Timothy B Lee at Vox, said Jeong, called it a “constitutional crisis“, which she believes was “an awfully serious take on an Internet drama that more closely resembles a LiveJournal fan fiction community meltdown after everyone finds out that JK Rowling kills Dumbledore.”
Similarly to her contemporaries, Jeong explained the heart of the problem, whilst also noting the connection with bitcoin’s price crash earlier in the week.
Keeping with her sarcastic, but effective rhetoric, she said:
“Oh, also, the price crashed almost a hundred dollars yesterday, probably because of the ongoing debate.”
Jeong continued: “Keep in mind that this whole flame-out is over a fairly technical ‘fix’ to bitcoin, the kind of detail, where if this were any other piece of software, would make for a dull patch note to a mandatory update. People aren’t angry because this change is a big deal, people are angry because all change is a big deal. If this is a ‘constitutional crisis,’ it’s only because thousands of little Scalias are losing it over the Constitution being interpreted for a time where people aren’t riding horses and pooping in buckets.”
Jeong was right, the price did crash.
As previously reported by CoinDesk, bitcoin’s price decreased by 14% in just half an hour following a ‘flash crash’ on Bitfinex.

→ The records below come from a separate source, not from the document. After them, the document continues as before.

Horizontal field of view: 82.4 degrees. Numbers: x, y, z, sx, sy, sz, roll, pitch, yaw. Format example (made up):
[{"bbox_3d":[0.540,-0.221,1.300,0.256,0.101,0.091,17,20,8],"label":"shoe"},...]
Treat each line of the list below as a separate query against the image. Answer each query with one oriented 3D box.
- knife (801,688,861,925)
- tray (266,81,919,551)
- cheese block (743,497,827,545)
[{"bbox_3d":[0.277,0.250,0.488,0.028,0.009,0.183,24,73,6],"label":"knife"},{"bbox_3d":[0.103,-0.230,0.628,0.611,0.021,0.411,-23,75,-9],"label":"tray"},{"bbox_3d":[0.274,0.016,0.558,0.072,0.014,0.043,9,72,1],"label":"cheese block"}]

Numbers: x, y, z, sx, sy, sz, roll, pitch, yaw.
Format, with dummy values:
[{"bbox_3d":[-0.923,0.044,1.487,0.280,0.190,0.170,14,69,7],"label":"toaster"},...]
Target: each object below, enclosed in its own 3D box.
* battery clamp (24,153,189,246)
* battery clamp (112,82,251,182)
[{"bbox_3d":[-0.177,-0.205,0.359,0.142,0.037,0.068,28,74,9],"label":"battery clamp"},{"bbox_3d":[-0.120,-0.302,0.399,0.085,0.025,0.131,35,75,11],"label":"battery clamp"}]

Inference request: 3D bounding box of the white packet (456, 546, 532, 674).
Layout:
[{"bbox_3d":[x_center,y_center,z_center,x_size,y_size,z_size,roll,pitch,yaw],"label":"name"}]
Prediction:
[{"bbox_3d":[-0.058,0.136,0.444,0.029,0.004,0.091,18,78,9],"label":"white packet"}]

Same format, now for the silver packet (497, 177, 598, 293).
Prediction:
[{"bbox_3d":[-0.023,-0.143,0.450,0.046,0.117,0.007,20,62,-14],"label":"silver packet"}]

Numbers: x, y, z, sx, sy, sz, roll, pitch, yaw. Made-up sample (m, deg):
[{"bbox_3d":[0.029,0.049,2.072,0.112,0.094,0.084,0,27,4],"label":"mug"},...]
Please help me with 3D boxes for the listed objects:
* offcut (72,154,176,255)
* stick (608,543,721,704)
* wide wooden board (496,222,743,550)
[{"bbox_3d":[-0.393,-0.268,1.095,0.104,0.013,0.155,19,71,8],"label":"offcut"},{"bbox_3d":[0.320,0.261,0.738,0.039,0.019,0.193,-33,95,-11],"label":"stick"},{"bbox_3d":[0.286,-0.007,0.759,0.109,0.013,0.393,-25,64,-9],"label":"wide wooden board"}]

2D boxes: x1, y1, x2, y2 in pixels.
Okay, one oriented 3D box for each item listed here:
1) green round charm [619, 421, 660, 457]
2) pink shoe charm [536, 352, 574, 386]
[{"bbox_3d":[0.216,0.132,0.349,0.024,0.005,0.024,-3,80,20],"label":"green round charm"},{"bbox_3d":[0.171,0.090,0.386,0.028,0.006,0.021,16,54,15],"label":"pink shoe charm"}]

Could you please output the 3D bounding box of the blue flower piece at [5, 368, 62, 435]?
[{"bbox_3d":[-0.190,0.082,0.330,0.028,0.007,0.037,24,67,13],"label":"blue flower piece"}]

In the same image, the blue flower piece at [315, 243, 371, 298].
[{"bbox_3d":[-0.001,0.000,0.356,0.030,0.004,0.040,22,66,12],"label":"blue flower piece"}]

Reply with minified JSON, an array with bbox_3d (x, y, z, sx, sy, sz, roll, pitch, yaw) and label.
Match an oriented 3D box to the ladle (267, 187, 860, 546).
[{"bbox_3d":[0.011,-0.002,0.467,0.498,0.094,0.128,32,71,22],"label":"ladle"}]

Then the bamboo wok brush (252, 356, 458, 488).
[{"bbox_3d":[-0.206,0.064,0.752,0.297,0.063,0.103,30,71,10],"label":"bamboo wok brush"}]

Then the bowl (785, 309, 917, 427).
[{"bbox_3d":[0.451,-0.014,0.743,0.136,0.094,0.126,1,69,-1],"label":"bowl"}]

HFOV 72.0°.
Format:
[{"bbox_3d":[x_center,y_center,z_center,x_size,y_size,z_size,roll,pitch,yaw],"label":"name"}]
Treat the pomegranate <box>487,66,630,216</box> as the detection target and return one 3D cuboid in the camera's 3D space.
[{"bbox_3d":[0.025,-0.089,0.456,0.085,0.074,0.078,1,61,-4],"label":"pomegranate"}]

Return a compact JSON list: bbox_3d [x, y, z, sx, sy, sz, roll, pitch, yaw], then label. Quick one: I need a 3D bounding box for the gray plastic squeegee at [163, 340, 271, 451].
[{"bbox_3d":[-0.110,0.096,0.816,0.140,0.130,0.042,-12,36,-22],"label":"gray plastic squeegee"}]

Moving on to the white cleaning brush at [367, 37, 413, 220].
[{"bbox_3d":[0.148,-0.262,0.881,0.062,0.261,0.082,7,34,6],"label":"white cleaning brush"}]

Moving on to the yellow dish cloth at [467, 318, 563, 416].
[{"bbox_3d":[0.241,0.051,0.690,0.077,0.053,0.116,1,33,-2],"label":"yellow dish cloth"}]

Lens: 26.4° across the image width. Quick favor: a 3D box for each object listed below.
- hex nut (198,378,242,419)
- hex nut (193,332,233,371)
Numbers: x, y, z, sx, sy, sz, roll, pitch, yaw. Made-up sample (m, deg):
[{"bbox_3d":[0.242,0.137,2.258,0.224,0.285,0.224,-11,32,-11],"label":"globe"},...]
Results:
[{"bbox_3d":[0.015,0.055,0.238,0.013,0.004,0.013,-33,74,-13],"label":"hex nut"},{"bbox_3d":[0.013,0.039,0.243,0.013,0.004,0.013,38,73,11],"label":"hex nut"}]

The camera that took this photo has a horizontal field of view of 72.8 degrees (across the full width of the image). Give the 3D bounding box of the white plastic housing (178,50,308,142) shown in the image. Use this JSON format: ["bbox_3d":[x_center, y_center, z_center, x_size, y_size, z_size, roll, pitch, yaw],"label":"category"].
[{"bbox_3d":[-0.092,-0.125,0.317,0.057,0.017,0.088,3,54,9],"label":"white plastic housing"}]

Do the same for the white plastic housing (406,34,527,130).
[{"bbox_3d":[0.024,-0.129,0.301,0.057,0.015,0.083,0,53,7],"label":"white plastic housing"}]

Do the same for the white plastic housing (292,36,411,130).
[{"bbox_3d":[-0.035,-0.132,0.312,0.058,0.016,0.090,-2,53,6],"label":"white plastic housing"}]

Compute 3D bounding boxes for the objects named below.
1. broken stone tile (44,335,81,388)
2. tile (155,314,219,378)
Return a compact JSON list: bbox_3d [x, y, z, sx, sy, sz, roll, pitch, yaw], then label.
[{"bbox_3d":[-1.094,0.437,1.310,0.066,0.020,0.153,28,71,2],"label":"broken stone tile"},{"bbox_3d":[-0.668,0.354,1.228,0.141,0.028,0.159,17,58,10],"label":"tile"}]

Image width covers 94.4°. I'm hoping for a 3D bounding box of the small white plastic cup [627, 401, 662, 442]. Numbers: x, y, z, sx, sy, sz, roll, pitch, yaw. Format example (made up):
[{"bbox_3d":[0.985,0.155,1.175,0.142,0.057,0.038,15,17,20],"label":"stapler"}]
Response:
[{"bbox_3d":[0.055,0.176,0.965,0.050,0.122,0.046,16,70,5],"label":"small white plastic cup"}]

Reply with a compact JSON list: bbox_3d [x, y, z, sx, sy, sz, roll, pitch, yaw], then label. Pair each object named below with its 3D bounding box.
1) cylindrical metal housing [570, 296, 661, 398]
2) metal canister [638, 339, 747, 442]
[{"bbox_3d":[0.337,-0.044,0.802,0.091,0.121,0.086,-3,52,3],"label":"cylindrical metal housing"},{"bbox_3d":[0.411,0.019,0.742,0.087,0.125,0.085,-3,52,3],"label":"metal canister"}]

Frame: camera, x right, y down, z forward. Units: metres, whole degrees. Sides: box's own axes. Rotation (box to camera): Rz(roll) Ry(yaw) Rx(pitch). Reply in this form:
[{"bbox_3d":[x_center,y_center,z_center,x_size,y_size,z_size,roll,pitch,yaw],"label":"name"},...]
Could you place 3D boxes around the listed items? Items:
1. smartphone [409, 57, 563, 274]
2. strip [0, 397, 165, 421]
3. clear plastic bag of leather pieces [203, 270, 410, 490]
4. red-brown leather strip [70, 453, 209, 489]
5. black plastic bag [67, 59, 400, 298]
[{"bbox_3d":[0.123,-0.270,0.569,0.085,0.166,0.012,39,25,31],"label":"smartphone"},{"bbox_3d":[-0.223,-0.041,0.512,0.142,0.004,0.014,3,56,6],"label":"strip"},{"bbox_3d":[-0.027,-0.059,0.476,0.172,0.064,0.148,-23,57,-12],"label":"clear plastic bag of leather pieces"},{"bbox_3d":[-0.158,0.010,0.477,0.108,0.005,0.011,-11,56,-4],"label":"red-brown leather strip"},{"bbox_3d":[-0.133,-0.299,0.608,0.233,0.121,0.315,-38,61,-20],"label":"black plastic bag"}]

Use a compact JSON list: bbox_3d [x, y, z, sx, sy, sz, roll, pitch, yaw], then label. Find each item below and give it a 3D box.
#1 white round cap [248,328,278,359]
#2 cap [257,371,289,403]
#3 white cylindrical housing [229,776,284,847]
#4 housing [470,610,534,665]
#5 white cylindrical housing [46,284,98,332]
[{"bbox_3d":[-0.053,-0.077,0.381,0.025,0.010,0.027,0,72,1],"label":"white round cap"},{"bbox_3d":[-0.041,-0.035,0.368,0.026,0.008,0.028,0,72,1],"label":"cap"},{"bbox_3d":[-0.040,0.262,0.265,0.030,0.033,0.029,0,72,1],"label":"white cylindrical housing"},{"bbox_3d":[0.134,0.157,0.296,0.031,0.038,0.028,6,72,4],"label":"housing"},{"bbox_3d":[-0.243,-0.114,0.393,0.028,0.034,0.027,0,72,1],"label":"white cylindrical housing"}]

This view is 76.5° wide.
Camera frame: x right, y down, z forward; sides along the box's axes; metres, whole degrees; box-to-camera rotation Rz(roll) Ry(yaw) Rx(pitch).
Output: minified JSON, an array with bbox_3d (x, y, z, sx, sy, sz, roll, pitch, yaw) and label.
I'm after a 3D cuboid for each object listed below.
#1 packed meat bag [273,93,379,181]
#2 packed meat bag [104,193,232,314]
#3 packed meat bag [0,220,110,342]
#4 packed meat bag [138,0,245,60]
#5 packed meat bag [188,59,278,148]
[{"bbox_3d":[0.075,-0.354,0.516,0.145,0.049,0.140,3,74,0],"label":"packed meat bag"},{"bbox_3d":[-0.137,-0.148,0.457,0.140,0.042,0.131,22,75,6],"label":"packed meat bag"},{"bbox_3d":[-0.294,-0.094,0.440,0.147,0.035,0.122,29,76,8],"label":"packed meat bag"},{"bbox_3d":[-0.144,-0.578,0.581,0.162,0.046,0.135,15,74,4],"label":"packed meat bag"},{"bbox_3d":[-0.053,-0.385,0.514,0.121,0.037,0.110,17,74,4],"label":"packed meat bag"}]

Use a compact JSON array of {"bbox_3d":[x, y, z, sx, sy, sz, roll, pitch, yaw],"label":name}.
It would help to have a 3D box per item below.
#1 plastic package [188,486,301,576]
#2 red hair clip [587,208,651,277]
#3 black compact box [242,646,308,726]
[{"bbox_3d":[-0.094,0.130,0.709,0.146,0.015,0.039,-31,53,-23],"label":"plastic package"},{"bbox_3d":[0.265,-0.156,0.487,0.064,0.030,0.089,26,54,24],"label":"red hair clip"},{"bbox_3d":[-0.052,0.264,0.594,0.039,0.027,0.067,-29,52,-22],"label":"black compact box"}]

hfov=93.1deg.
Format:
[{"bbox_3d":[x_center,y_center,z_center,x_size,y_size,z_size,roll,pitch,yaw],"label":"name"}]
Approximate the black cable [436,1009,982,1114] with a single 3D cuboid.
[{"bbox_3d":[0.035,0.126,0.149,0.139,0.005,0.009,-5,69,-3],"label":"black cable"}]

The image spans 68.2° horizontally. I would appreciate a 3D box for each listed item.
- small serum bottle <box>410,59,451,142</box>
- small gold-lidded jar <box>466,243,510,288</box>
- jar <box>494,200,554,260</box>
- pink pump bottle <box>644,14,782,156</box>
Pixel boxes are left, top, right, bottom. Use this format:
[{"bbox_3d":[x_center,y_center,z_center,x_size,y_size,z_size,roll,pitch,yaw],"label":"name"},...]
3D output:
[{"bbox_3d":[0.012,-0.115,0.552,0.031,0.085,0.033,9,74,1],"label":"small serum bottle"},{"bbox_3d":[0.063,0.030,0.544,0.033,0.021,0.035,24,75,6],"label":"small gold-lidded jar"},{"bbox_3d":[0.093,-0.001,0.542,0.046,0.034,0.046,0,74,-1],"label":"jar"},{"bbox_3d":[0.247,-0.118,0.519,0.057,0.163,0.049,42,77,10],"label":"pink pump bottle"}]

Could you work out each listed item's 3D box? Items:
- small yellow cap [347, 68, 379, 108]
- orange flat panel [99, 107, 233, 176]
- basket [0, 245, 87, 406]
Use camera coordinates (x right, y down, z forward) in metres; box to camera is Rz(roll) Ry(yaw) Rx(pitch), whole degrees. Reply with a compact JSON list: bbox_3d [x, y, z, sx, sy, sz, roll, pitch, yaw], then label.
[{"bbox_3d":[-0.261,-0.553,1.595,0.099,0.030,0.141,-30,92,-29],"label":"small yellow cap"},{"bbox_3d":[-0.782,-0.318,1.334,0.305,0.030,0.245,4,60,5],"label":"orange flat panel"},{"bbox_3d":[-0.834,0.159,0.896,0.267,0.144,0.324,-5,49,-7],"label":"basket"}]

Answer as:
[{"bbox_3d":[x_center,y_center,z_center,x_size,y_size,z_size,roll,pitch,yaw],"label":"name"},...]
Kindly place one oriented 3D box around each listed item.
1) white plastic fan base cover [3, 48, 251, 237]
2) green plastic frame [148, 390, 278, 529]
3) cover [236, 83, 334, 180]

According to the CoinDesk Bitcoin Price Index, the cryptocurrency’s value had been relatively stable between $200 and $255 mark, but fell to $214.36 before midnight (UTC)
Although that particular price drop was related to events within Bitfinex, it is fair to say that the digital currency’s price has been in a downward trend for the last month or so.
Whether this can be attributed to the very public forking debate or whether it is namely due to a confluence of factors remains to be seen.
Perhaps what one can – and should – take away from this is the mainstream media’s seeming disinterest in the cryptocurrency’s price.